Mas nem tudo, nesse evento, pode ser debitado a disputas intertribais, de chefes líbios que disputariam entre eles o controle sobre a Líbia pós-Gaddafi. Claro: os serviços públicos não são o que antes eram. No aeroporto, cancelaram-se alguns voos, mas, na 3ª-feira pela manhã as autoridades rapidamente retomaram o controle do aeroporto.

De interessante, o incidente permitiu que as forças de oposição renovassem os ataques contra o Conselho Nacional de Transição, que foi acusado de incompetente. As tribos líbias, historicamente, sempre desempenharam papel considerável no processo de criticar o poder central em Trípoli – papel semelhante ao que desempenham várias organizações da sociedade civil em outros países árabes.

De fato, mesmo que os conselhos dos anciãos, nas tribos, não sejam hoje o que foram e estejam substancialmente alterados, as disputas entre clãs rivais sempre foi traço constante da sociedade líbia. Gaddafi várias vezes serviu-se disso, jogando uma tribo ou clã contra outra, embora tenha mantido também alguma estrutura nacional de lei e ordem, que perdurou durante os 42 anos durante os quais governou o país.

Governos fracos sempre são criticados, em todo o mundo e em todos os tempos. E quanto mais fracos e vacilantes sejam ou pareçam ser aos olhos das massas, mais os governos inoperantes e ineficientes vão-se tornando alvo de protestos populares.

Os procedimentos de segurança linha-dura dos tempos de Gaddafi já não existem. Mas, depois do assassinato de Gaddafi, viu-se crescer em Trípoli uma falsa sensação de segurança nos aeroportos, palpável para quem visitasse a cidade. Mesmo assim, também era palpável na cidade a sensação de que a segurança em todo o país e a estabilidade estão em processo de rápida deterioração. Há armas demais, pelas ruas. Mesmo com tudo isso, a tomada do aeroporto por uma milícia tribal tem de ser interpretada em contexto político mais amplo.

Conjurar os velhos fantasmas de Gaddafi não pode distrair os líbios e levá-los a não ver os fracassos do Conselho Nacional de Transição. A falta de segurança na Líbia já é fonte de controvérsia no país. A Líbia prepara-se para as eleições nacionais de uma assembleia constituinte, em julho de 2012. As eleições foram adiadas, previstas como estavam para 19 de junho. O atraso propriamente dito indica o estado de confusão e desorganização do Conselho Nacional de Transição.

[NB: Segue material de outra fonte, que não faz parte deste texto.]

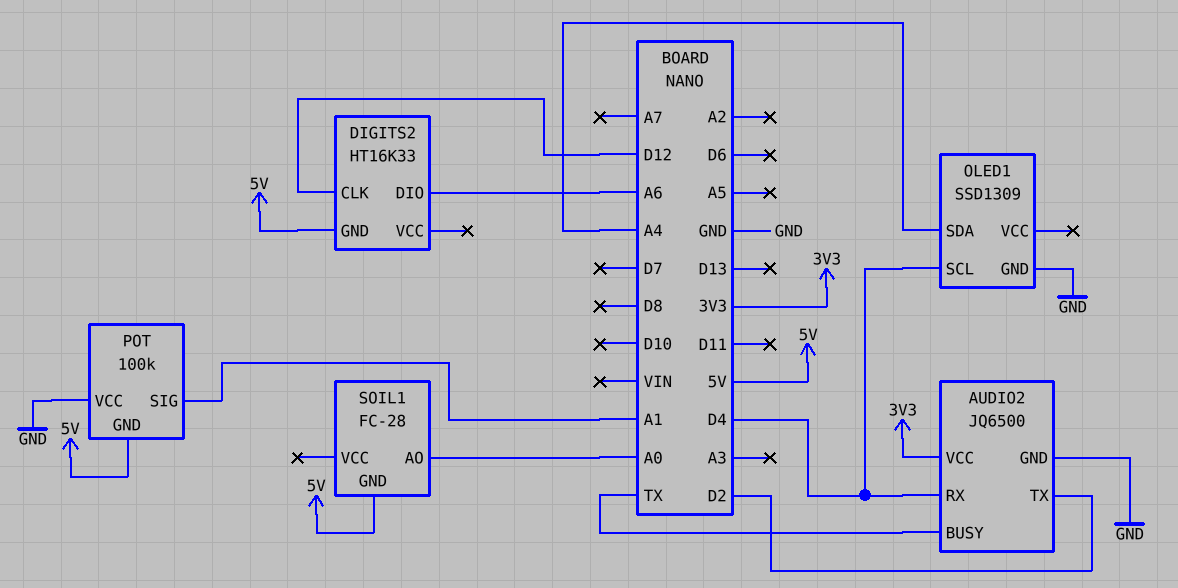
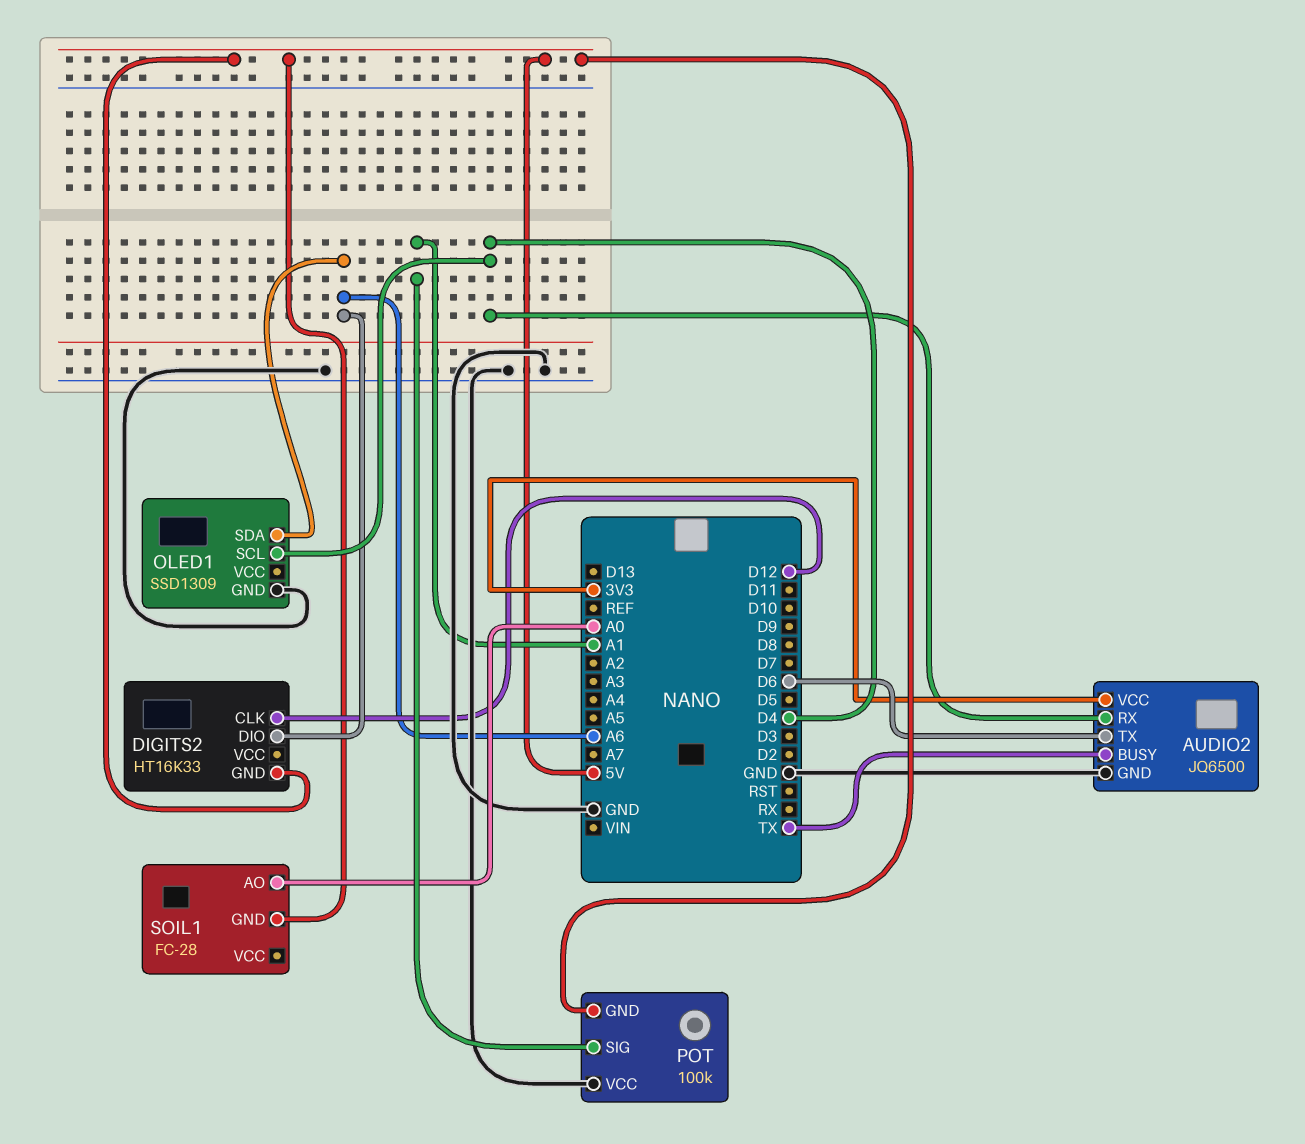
AUDIO2 pin TX: D2 -> D6
OLED1 pin SDA: A4 -> A6

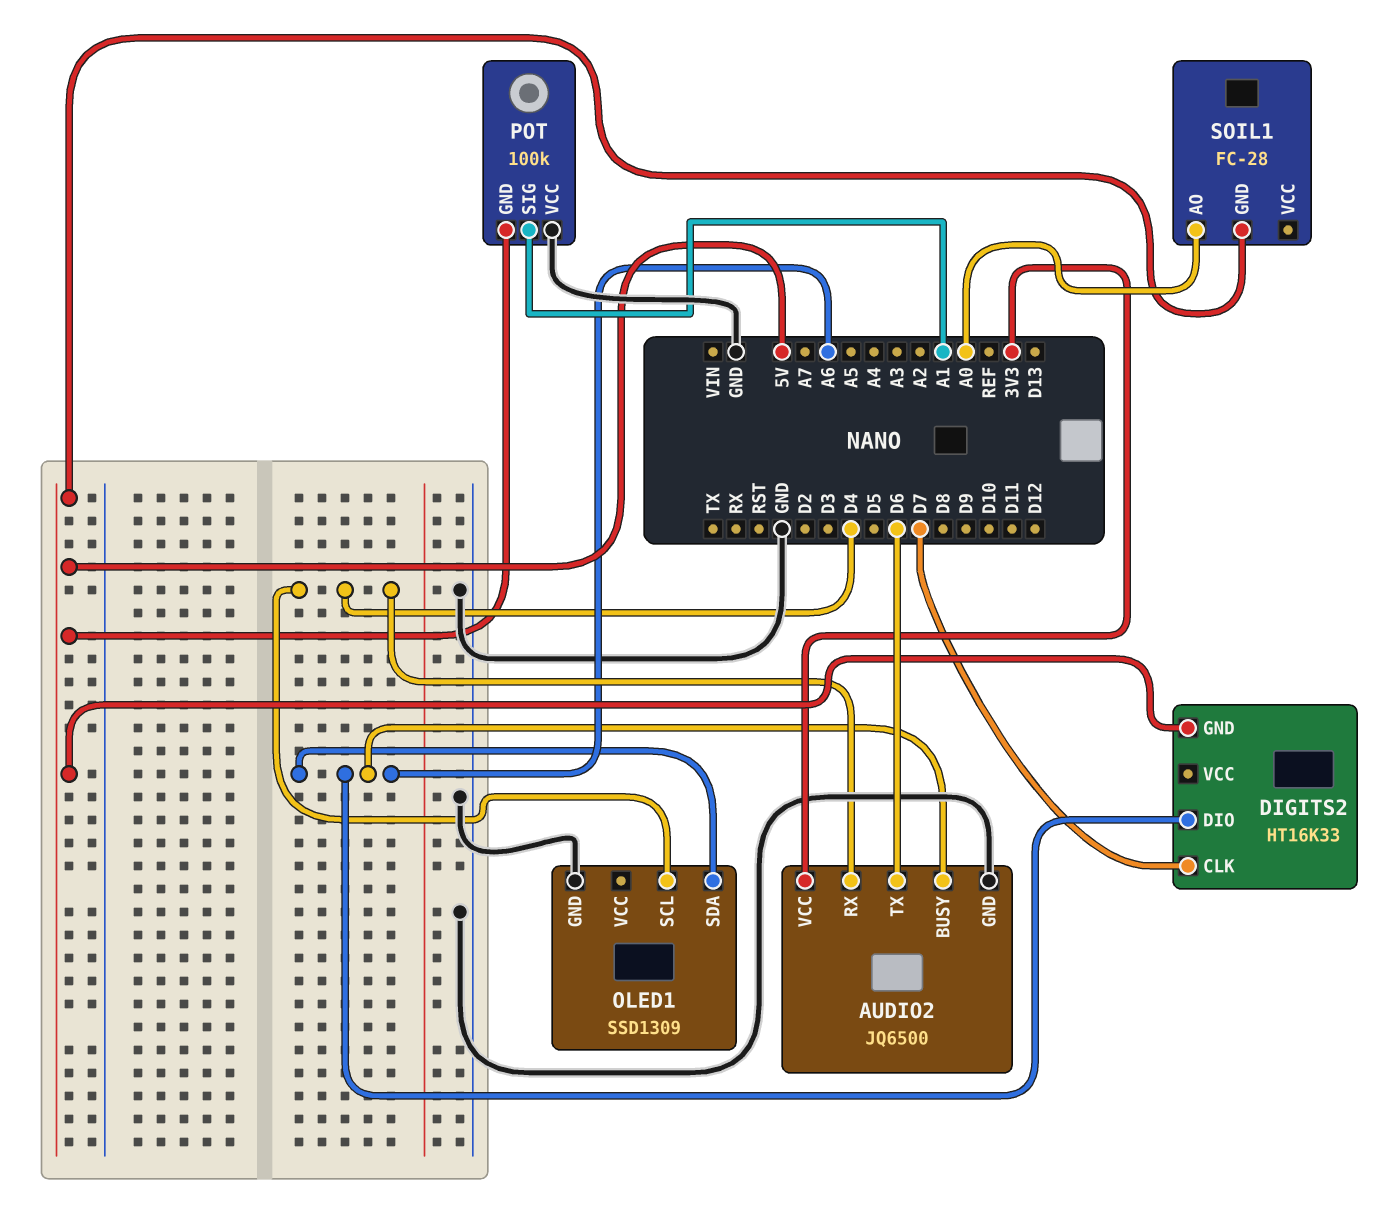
AUDIO2 pin BUSY: TX -> A6
DIGITS2 pin CLK: D12 -> D7

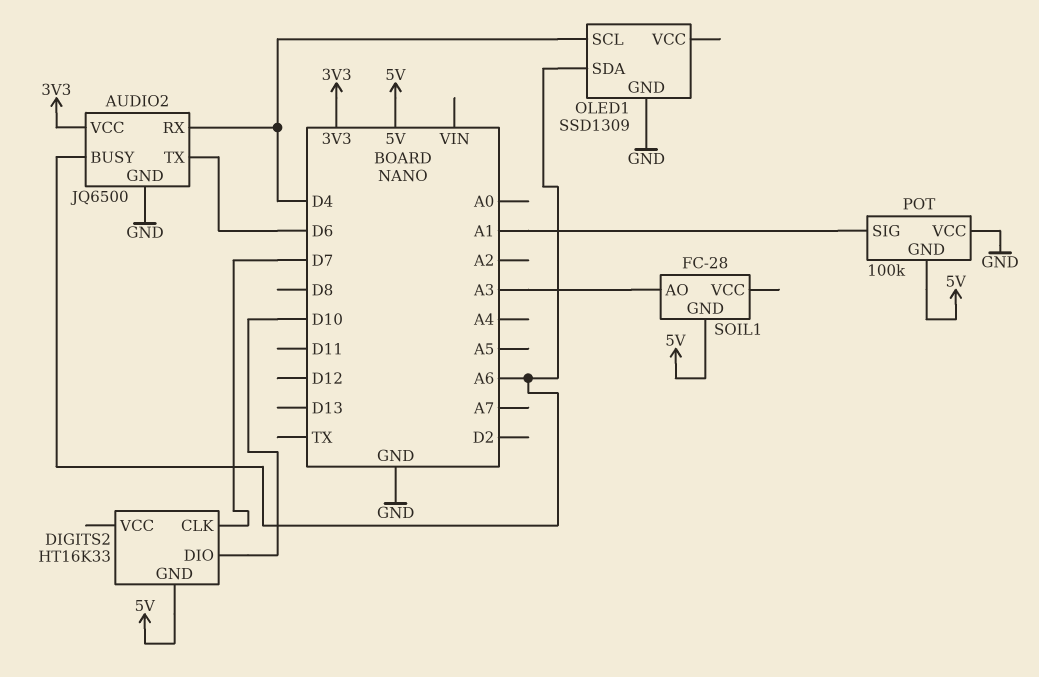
DIGITS2 pin DIO: A6 -> D10
SOIL1 pin AO: A0 -> A3

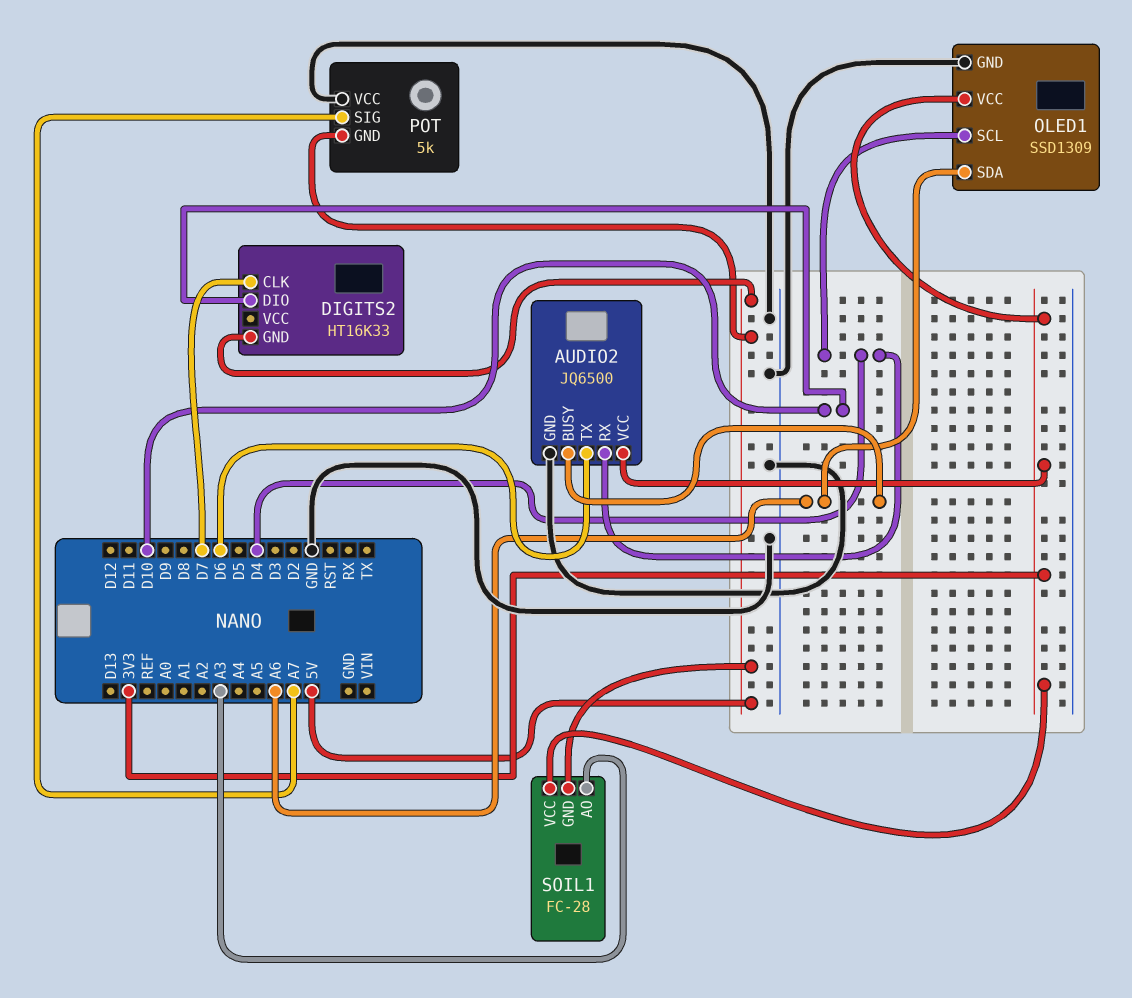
OLED1 pin VCC: none -> 3V3
POT: 100k -> 5k
POT pin SIG: A1 -> A7
SOIL1 pin VCC: none -> 3V3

Depois das eleições, a assembleia terá de indicar um primeiro-ministro, um gabinete e uma autoridade constituinte, que redigirá uma nova Constituição para a Líbia. Depois, a Constituição – que se teme que venha a ser fortemente influenciada por grupos islamistas – será submetida a referendo popular e, se aprovada, haverá eleições gerais num prazo de seis meses, contados a partir do referendo. As próximas eleições gerais estão sendo saudadas como as primeiras eleições livres e justas na história da Líbia.

Mas o Conselho Nacional de Transição parece estar metendo os pés pelas mãos. A missão da ONU de apoio à Líbia deve, presumivelmente, estar supervisionando o alistamento de eleitores. O processo de alistamento, nem sempre adequada e homogeneamente conduzido nos vastos países do norte da África cria, mais uma vez, o risco de que haja arbitrariedades, sobretudo dado o grande número de partidos políticos fundados depois da queda de Gaddafi.

O Partido Justiça e Desenvolvimento, braço político da Fraternidade Muçulmana é, de longe, o partido maior e mais bem organizado. Outros partidos parecem ter expressão apenas regional, como o Partido Verdade e Democracia de Benghazi ou o Congresso Líbio Amazigh, que tem formação de base étnica.

A incerteza paira, como nuvem carregada, sobre a Líbia a ser democratizada pelos padrões ocidentais de democracia. Os líbios estarão preparados – e, sobretudo, será do interesse dos líbios – para abraçar um complexo pluralismo multipartidário, imediatamente depois de um processo de transição que pode, sem exagero, ser descrito como caótico? Ou tudo isso ainda levará a mais sangue e lágrimas?



Nota dos tradutores
[1]  Há notícia no Huffington Post, em: “Libya's Tripoli Airport Attacked By Disgruntled Militia (em inglês). O Estado de S.Paulo, como sempre, apenas copiou-colou matéria da Reuters, em: Milícia armada da Líbia cerca aeroporto de Trípoli—autoridade. O Globo, também como sempre, fez o mesmo, também como sempre: repetiu matéria da BBC “e agências” (?!) e diz que alguém disse sei-lá-o-quê à rede (pasmem!) Al-Jazeera.